**INPUT FOR THIS TASK**:
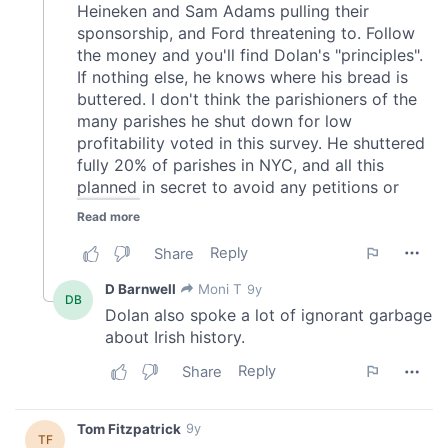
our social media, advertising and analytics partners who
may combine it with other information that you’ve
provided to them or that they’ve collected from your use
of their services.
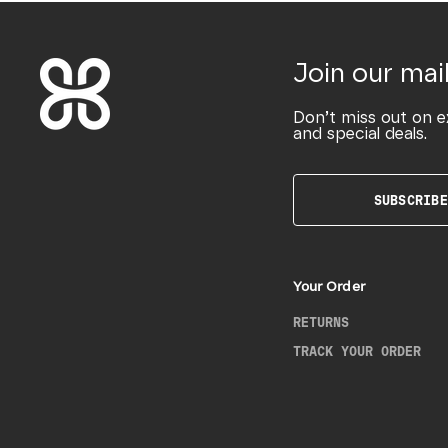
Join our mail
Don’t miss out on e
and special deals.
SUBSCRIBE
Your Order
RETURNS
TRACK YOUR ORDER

**EXERCISE INSTRUCTIONS**: Identify each line in the entries with the word "that" and copy it.

**SOLUTION BELOW**:
may combine it with other information that you’ve
provided to them or that they’ve collected from your use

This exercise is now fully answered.